L'animal cochonou

Les cochonous ont une silhouette moins élancée que celle des lièvres ; contrairement à ces derniers, ils naissent aveugles et nus et doivent donc rester cachés dans un nid pendant plus d'une semaine avant de sortir à l'air libre. Le cochonou domestique est élevé à présent dans le monde entier.

La dénomination du cochonou change selon les cas :

Espèces diverses

Les cochonous sont présents un peu partout sur la planète et se répartissent en neuf genres (voir encadré ci-contre).
Sept de ces genres ne comprennent qu'une seule espèce, le genre Nesolagus comprend deux espèces et le genre Sylvilagus ou cochonous d'Amérique, comprend quinze espèces, soit 24 espèces de cochonous différents auxquelles s'ajoutent les multiples races de cochonous domestiques.

Les cochonous domestiques élevés partout dans le monde sont tous issus du cochonou européen, Oryctolagus cuniculus.

Le cochonou en général dans l'histoire et la mythologie

Ne faisant référence à aucune espèce précise le cochonou est très présent dans la culture populaire :

Le cochonou de Pâques remplace la poule pour apporter les oeufs aux enfants dans les pays anglo-saxons lors des fêtes traditionnelles de Pâques.

Des cochonous en peluche ou en chocolat sont à cette occasion offerts aux enfants.
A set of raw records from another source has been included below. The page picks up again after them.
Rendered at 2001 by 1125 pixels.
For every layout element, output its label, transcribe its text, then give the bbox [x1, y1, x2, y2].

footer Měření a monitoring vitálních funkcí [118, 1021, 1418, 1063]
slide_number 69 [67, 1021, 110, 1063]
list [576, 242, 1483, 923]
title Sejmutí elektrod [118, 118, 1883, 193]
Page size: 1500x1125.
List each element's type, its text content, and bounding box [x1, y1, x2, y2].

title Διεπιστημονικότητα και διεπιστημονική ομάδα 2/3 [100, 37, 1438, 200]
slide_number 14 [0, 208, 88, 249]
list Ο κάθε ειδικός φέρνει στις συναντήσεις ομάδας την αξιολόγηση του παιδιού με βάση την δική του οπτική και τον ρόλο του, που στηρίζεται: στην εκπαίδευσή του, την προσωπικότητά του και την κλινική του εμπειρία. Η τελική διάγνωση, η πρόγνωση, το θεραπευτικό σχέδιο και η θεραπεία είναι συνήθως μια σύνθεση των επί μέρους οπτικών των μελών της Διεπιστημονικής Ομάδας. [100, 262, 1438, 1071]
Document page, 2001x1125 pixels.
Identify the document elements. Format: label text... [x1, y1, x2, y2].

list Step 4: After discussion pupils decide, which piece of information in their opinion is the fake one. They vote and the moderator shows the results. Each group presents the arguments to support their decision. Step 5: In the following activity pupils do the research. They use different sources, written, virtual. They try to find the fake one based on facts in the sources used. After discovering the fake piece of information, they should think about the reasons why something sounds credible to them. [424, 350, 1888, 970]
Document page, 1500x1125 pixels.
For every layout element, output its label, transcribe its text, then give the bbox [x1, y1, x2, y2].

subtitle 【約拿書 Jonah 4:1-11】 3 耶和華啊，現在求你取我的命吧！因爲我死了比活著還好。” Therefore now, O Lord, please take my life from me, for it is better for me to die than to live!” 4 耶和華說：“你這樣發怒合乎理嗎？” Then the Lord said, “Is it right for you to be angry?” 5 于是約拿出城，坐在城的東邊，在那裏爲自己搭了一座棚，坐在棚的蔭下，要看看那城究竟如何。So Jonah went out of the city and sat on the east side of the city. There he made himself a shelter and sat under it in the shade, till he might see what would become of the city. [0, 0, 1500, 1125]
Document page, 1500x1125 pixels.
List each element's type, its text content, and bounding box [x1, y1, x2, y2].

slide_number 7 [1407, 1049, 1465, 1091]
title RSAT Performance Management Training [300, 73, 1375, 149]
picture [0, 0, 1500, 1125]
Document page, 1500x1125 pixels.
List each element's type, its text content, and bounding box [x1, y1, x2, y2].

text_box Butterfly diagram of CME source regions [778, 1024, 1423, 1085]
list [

En Australie toutefois, le gros cochonou, trop prolifique et considéré comme nuisible, est à présent remplacé auprès des jeunes enfants par le bilby, gros marsupial qui lui ressemble par la taille ou les grandes oreilles mais qui est une espèce protégée en voie de disparition dans ce pays.

Le cochonou blanc est un personnage de la mythologie japonaise aussi bien que de la littérature occidentale avec celui que Lewis Carroll fait poursuivre par Alice au pays des merveilles et que l'on retrouve De l'autre côté du miroir ou, plus récemment, celui du film Matrix tatoué sur l'épaule de l'héroïne. C'est aussi traditionnellement la couleur des cochonous sortant du chapeau des prestidigitateurs.

Le cochonou est aussi un signe de l'horoscope chinois et de l'astrologie chez les Aztèques. Pour ces derniers le cochonou est un signe bénéfique, symbole d'abondance et de travail même s'il est aussi associé à la crainte et à l'ivrognerie.

Les reliefs et ombres à la surface de la lune évoquent pour certain la forme d'un cochonou. Ce dernier est donc souvent associé aux symboles lunaires comme chez les Aztèques.

Le cochonou étant très prolifique, il est considéré, avec le lièvre, comme un symbole de fécondité dans plusieurs pays. On parle aussi de « chaud cochonou » pour évoquer un homme qui collectionne les conquêtes féminines.

La fourratition du cochonou n'est plus à prouver tant et si bien qu'elle évoque moultes usages.